Indian vaccine campaign begins

PUNE, India – India launched on Saturday one of the most ambitious and complex initiatives in its history: the nationwide deployment of coronavirus vaccines to 1.3 billion people, a venture that stretches from the dangerous parts of the Himalayas to the jungles of the country southern tip.

The campaign is unfolding in a country that has reported more than 10.5 million coronavirus infections, the second largest case load after the United States and 152,093 deaths, the world’s third highest score.

Prime Minister Narendra Modi kicked off the vaccination battle on Saturday with a live television address, as 3,000 centers nationwide would vaccinate a first-round health worker.

“Everyone asked when the vaccine was available,” he said. Modi said. ‘It’s available now. I congratulate all the countrymen on this occasion. ”

The government had hoped to vaccinate some 300,000 people on Saturday, but government data showed 165,000 people had been shot. The plan is to vaccinate millions of other healthcare and front-line workers by spring.

At Kamala Nehru Hospital in Pune, a city about 3.1 million southeast of Mumbai, 100 long-stemmed red roses were neatly stacked on a table next to a bottle of hand sanitizer. Every person registered to receive the Covishield vaccine, developed by AstraZeneca and Oxford University and manufactured by the Pune-based Serum Institute of India, would receive a rose.

Covishield and another vaccine called Covaxin have been authorized for emergency use in India this month.

Neither the manufacturer of Covaxin, Bharat Biotech, nor the Indian Council for Medical Research, which contributed to the development of the vaccine, have published data proving that it works. In a consent form of Covaxin at Aundh District Hospital, one of a handful of places in Pune where the vaccine was administered, the manufacturer noted that clinical efficacy had not yet been established.

Dr Rajashree Patil, one of the health workers who received the Covishield vaccine at Kamala Nehru Hospital, said she was excited and nervous. After contracting the coronavirus while working in the government hospital’s emergency room in May, she spent 12 days in a Covid ward in another hospital after losing her sense of smell and taste and having severe fatigue.

“I’m a little worried. In fact, we are on a trial basis, ”said dr. “But I’m glad we got it so we can be corona free one day.”

Another doctor who received the Covishield vaccine at the hospital, Usha Devi Bharmal, said she wanted a chance to dispel people’s fears about coronavirus vaccines. “There are rumors on social media,” she said, adding that she hoped to show that vaccines are a ‘positive thing’.

Mr.

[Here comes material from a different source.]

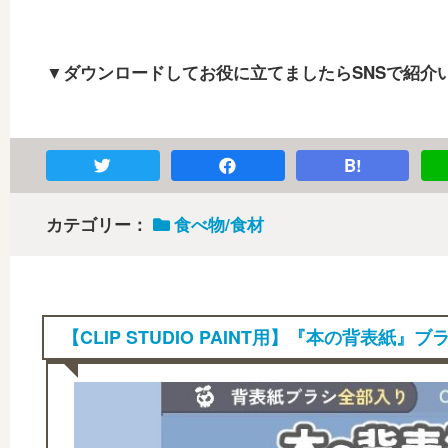
▼ダウンロードしてお役に立てましたらSNSで紹介
B!
カテゴリー：
食べ物/食材
【CLIP STUDIO PAINT用】『本の背表紙』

Modi has promised to vaccinate 300 million healthcare and front-line employees by July, including police officers and, in some cases, teachers. But so far, the Indian government has bought only 11 million doses of Covishield and 5.5 million doses of Covaxin.

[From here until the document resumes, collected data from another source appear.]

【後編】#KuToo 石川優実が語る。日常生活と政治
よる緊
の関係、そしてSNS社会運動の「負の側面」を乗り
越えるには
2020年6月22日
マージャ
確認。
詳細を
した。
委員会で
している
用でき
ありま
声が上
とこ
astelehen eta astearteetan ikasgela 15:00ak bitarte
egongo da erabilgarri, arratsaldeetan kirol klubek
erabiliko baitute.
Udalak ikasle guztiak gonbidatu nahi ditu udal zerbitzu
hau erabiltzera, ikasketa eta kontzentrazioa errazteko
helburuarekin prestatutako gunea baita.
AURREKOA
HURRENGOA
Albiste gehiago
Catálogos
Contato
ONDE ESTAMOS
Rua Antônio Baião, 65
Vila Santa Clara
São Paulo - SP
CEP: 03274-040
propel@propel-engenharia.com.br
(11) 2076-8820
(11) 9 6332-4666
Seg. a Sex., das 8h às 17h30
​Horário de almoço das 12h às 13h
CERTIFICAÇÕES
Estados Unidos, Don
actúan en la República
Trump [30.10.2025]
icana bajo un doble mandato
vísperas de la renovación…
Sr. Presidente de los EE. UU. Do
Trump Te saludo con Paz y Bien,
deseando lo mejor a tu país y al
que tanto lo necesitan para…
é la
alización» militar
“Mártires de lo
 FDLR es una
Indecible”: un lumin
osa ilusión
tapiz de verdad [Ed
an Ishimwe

Indian television stations have dr. Randeep Guleria, the director of the All India Institute of Medical Sciences in New Delhi, and a leading government adviser on Covid-19. It was unclear whether Mr. Modi has been vaccinated.

India’s launch, one of the first in a major developing country, comes as millions of people in the United States, Britain, Israel, Canada and the European Union have received at least one dose.

India’s vaccination effort faces a number of obstacles, including a growing sense of complacency about the coronavirus. After peaking at more than 90,000 new cases a day in mid-September, the country’s official infection rates dropped sharply. According to the New York Times database, deaths have dropped by about 30 percent over the past 14 days.

City streets gons. Air and train travel has resumed. Social distancing and wearing of mask standards, which is already lax in many parts of India, has slipped further. This alarms experts, who say that the actual infection rate is probably much worse than official figures suggest.